Although once in space/orbit it could be done using something like ion-thruster “tugboats” rather than chemical rockets.
Getting stuff off the Moon or Mars (especially the Moon) is a whole lot easier than getting stuff off Earth. Moon can launch using an electrically driven catapult. (No atmosphere to induce drag.) Getting stuff to Earth is a matter of navigation and guidance. There is that marvelous atmosphere to serve as a brake. If what you send back is unbreakable (say, refined metals) you just need to slow it down enough it doesn’t bury itself when it hits the Earth’s surface. (It could increase the value of land in the Australian Outback, the Sahara Desert, the Mojave or the Gobi as uninhabited desert makes great drop zones.)
Ion drive is being used to lift Gateway from low-Earth orbit to its near-rectilinear halo orbit trailing the moon. (NRHO is a fancy way of saying it orbits an empty spot in space – the halo bit – in a nearly box-like rectangle -the near-rectilinear bit.)
A ++.
You think environmentalists would allow stuff like that?
I think after a few hundreds of millions starve because of green agricultural policies there will be so many environmentalists hanging from lampposts or burned at the stake (and damn the carbon footprint) that their opinions won’t count for much.

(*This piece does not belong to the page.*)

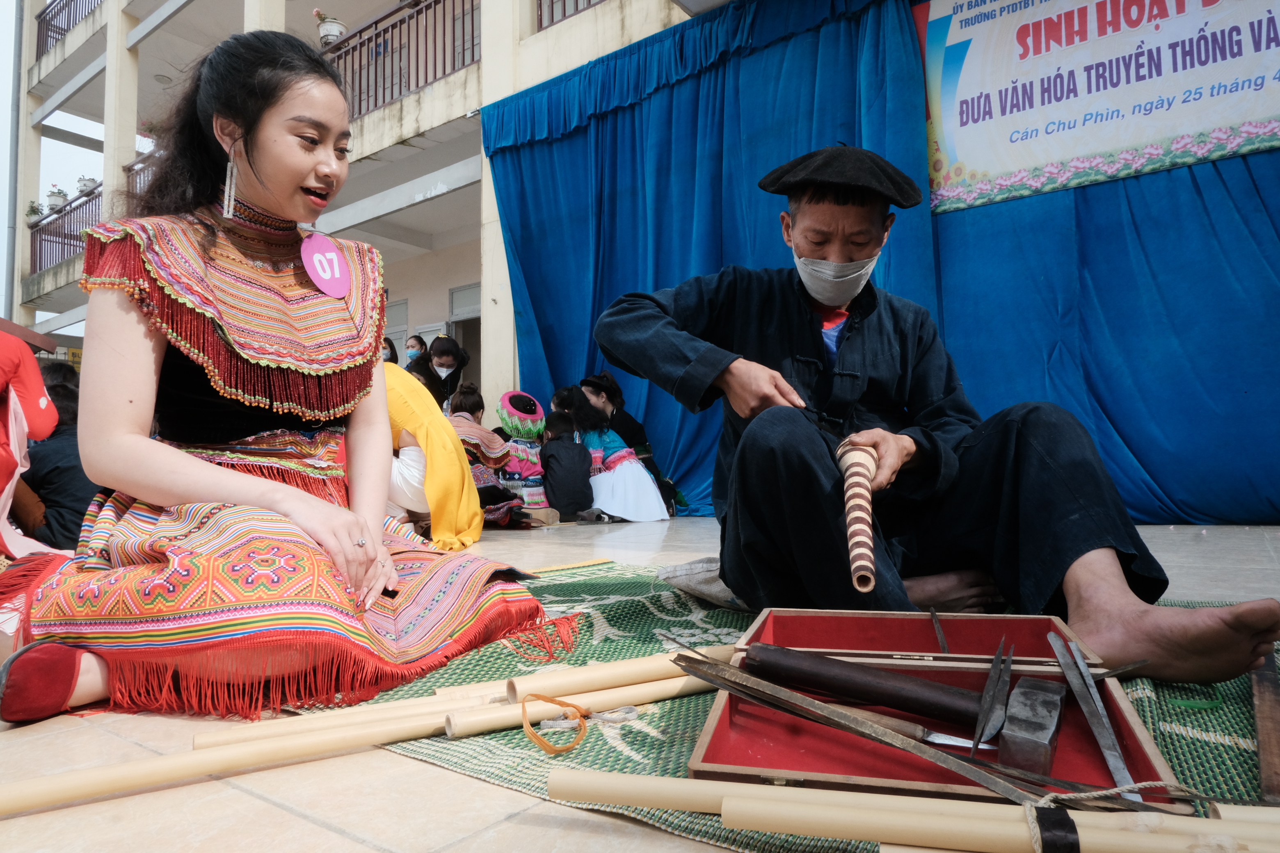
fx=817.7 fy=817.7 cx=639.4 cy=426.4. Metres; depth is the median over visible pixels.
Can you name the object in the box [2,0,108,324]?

Still cool to be a part of it
Space exploration is one of the most exciting human activities. It reflects the pinnacle of our technology and technological infrastructure. And this may be the achilles heel of manned space migration. Humans seem to be constantly moving in two directions — one of which undermines the technological infrastructure we currently need for space exploration. It is entirely plausible for us to strand a manned outpost until we have mastered self-contained sustainability. This is the real “space race” — to develop self-contained sustainability before we destroy essential infrastructure.
I’ll support serious efforts to colonize planets inhospitable to human live after humanity has made a serious effort to establish city-sized permanent self-sufficient colonies in Antarctica.
If a sizable number of people aren’t willing to live their entire lives in Antarctica; where there is at least oxygen, water, Earth gravity, Earth air pressure, a magnetic field to protect from cosmic radiation, relatively easy communications access to the rest of the planet, and the ability to leave occasionally for a vacation; then the idea that people will be willing to live on Mars or the Moon in numbers sufficient to “save humanity” is a pipe dream.
Until then, almost everything to do with space exploration should be done with robots.